Dipandu oleh dua MC yang mampu memancing interaksi penonton; Reno dan Raisa, acara dibuka dengan tampilan tarian dari Sanggar Widya Luvtari. Turut hadir sekaligus memberi sambutan pembuka, Ibu Dewi Savitri Wahab, Konsul Jenderal RI untuk Victoria dan Tasmania.

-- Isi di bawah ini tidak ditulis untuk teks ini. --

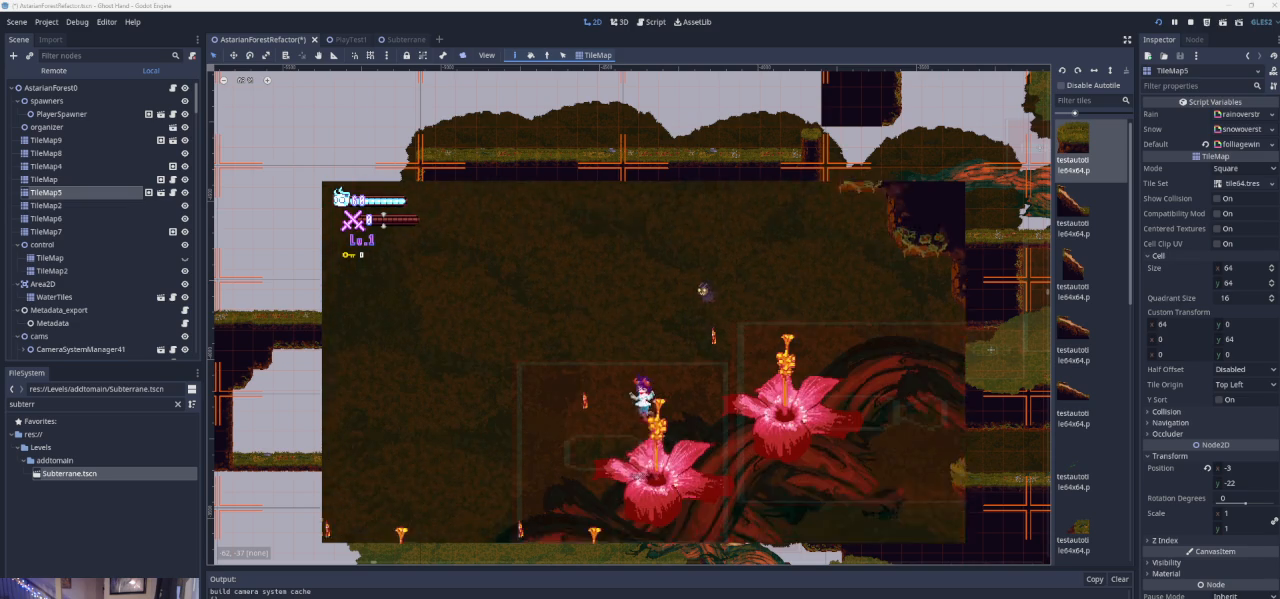
{"buttons": ["CROSS"], "left_stick": "right", "events": [[300, "CROSS", "down"], [433, "left_stick", "right"]]}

Sebagai penampil pertama, Tulus berhasil merebut hati penonton yang terdiri dari berbagai lapisan usia. Sekalipun ini tampilan pertama Tulus di Melbourne, tapi karya-karya indahnya mampu memukau semua yang hadir di sore itu. Tulus dikenal akan lagu-lagunya yang easy-listening, suara merdu, dan lirik-lirik yang indah dan meaningful. Lagu-lagu andalan dari album Tulus dan Gajah dibawakan dengan apik dengan iringan keyboard, bass, dan drum. Di setiap lagu Tulus selalu menceritakan tentang latar belakang dan cerita di balik lagu dan lirik. Penonton hanyut dalam lagu-lagu yang kebanyakan bertema cinta, seperti: Sewindu, Teman Hidup, Gajah, Baru, Bumerang, hingga Sepatu. Tak kurang 10 lagu dibawakan dengan vokal yang stabil dan interaksi yang baik dengan penonton. Tulus berhasil mengangkat mood sebagai penampil pertama di panggung Soundsekerta 2015.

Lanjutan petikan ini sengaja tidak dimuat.